Frequently Asked Questions

Your question has likely been answered before. Find answers here!

Where can I see my usage?

You can get your usage over the last 24hrs from the count field returned in all API responses. The ipdata dashboard also has a usage graph that tracks historical usage up to 60 days prior.

When does my quota renew?

Quotas renew every day at 12:00 AM UTC.

How long does the free tier last?

You can make up to 1500 requests daily with your free API key. Note that commercial use is restricted on the free tier, also the data provided on the free tier will be pared down in future. We do not have any plans to limit the length of the free tier at the moment.

What happens when I run out of requests?

On the free tier all further requests are blocked and you receive an email notification. On paid plans you receive a limit warning when you have used 90% of your quota.
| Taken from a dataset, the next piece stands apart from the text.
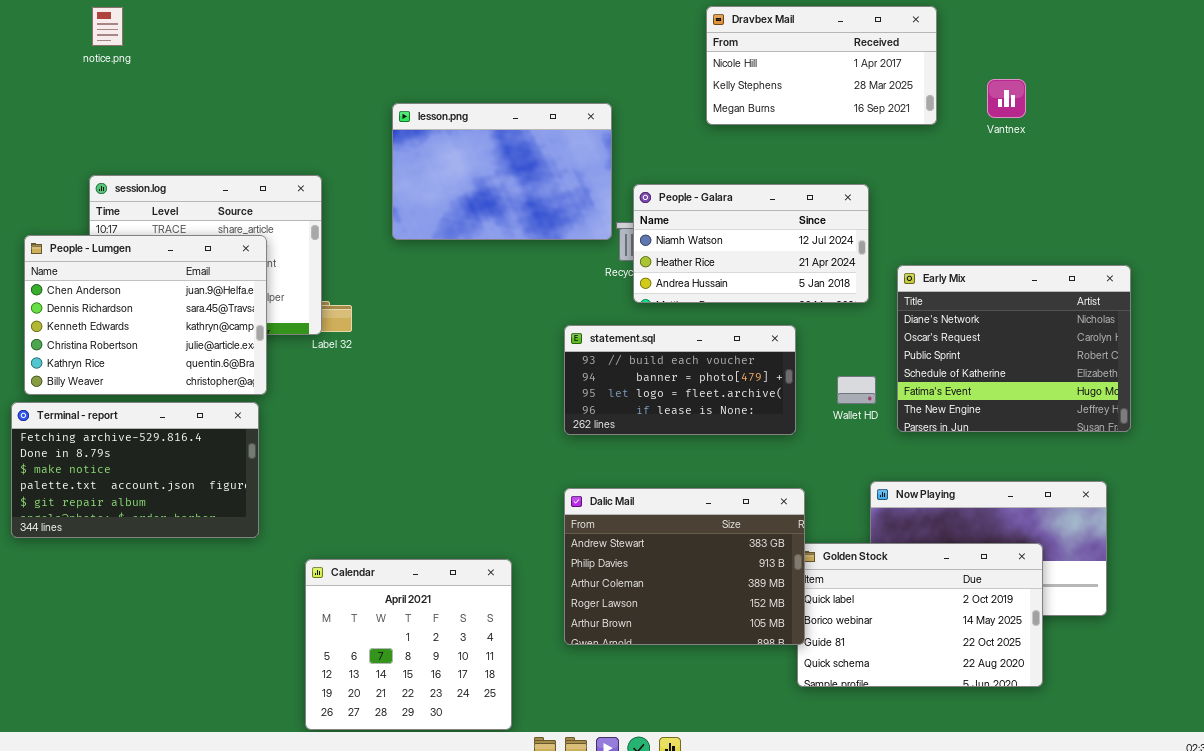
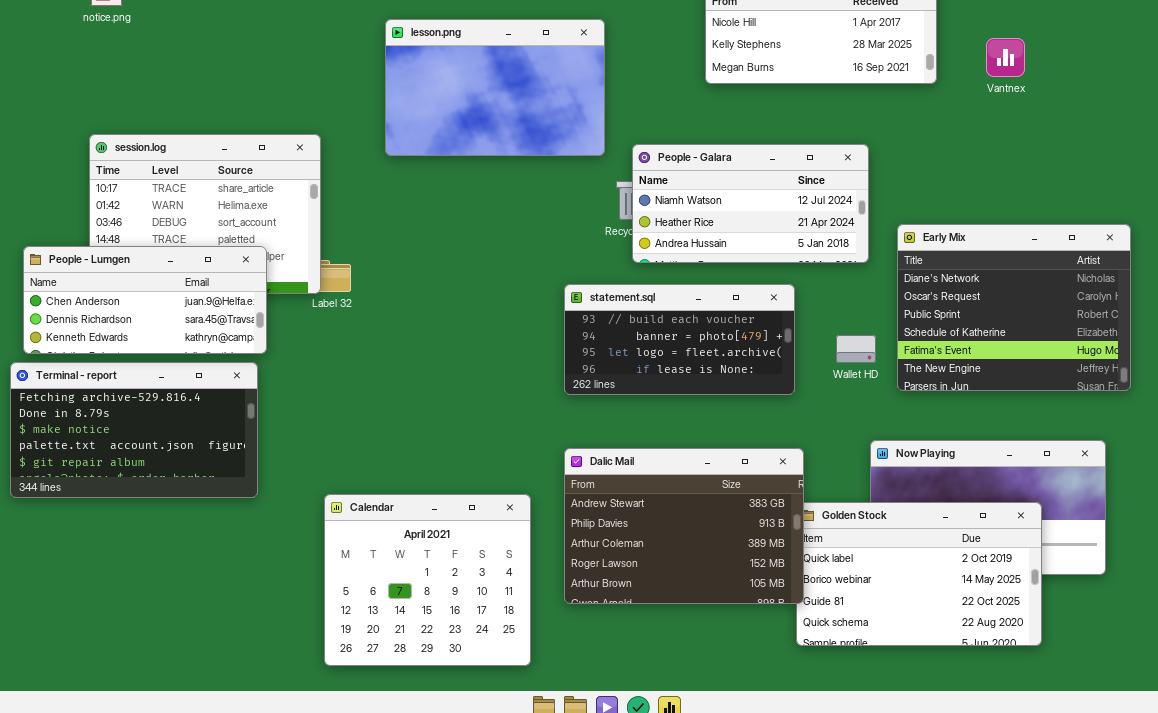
lesson.png: [392,103,612,240] -> [385,19,605,156], moved
People - Lumgen: [24,235,267,395] -> [23,246,267,354], resized
Calendar: [305,559,512,730] -> [324,494,531,666], moved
We also pad your account by 10% of your plan.

An edge case exists where you might not receive a limit warning email if you upgrade a free key after getting a limit warning and go on to exhaust your new upgraded quota in a short space of time after that.

How often is the data updated?

We make checks for changes in IP Address allocations daily and aggregate changes bi-weekly. Our threat data is updated every 15mins and aggregated hourly, that is the data changes every 15 minutes and we aggregate and publish those changes hourly.

I've received a notification that I've exhausted my quota and it's not possible?

This can be particularly frustrating especially when your Google Analytics data doesn't match your usage. We can help you trace the origin of the traffic from our end. The reasons for this include:

  • Calling the API on every page view. We recommend calling the API once per user session and storing the response in a cookie.
  • Internal usage, you might have set your organisation's internal network to be excluded from Google Analytics and builds or automatic test suites running from that range are generating excessive requests.
  • Bots and scrapers.

Some Solutions for this:

  • Reaching out to us to help you trace the source of your traffic (paid users).
  • Identifying bots from the user agent and not calling the API when it's a bot.
  • Caching user location per session to avoid excessive calls to the API.
  • Restricting use of your API Key to a whitelist of server IP Addresses or specific domains. This is the most secure way to access the API (paid users).

Are you GDPR compliant?

Yes. We act as data processors for the IP Address data you send us. Also note that we do not keep records of the IP Addresses you look up. We do however keep track of IP Addresses that make calls to our API for rate limiting purposes and then only for 24hrs. We may keep IP Addresses for longer if we have banned them. To get a copy of our DPA, send a request to [email protected].

Can I use my API Key on multiple domains?

Yes you can.

How do I upgrade and keep the same key?

If you are on the free tier, just sign up for any paid plan at with the same email address you used when you signed up for your free key and we will automatically upgrade your free key to a paid key.

On paid plans simply send a request to [email protected] and we will upgrade you from our end with no further action by you. Be sure to send the request from the email address you signed up with.

Can you handle my high-volume use case?

ipdata was built for high scalability, we run out of 11 AWS Data centers globally from Virginia to London to Sydney and can scale to billions of calls a day. You can learn more about our infrastructure from our feature on the AWS Startups Blog.

How do I submit a data correction?

You can submit corrections at our Corrections form.

Do bulk requests count as a single request?

If you make 10 bulk requests each with the maximum 100 IPs, then your quota will decrease by 1000. That is, 10 batches * 100 ips each =1000 credits).

How will Apple's new privacy changes such as Private Relay impact geolocation accuracy?

The new features from Apple will prevent the exposure of an Apple user's exact IP Address but per this article Private Relay should use an IP address in the same city/region as the user's device so IP geolocation will still be accurate.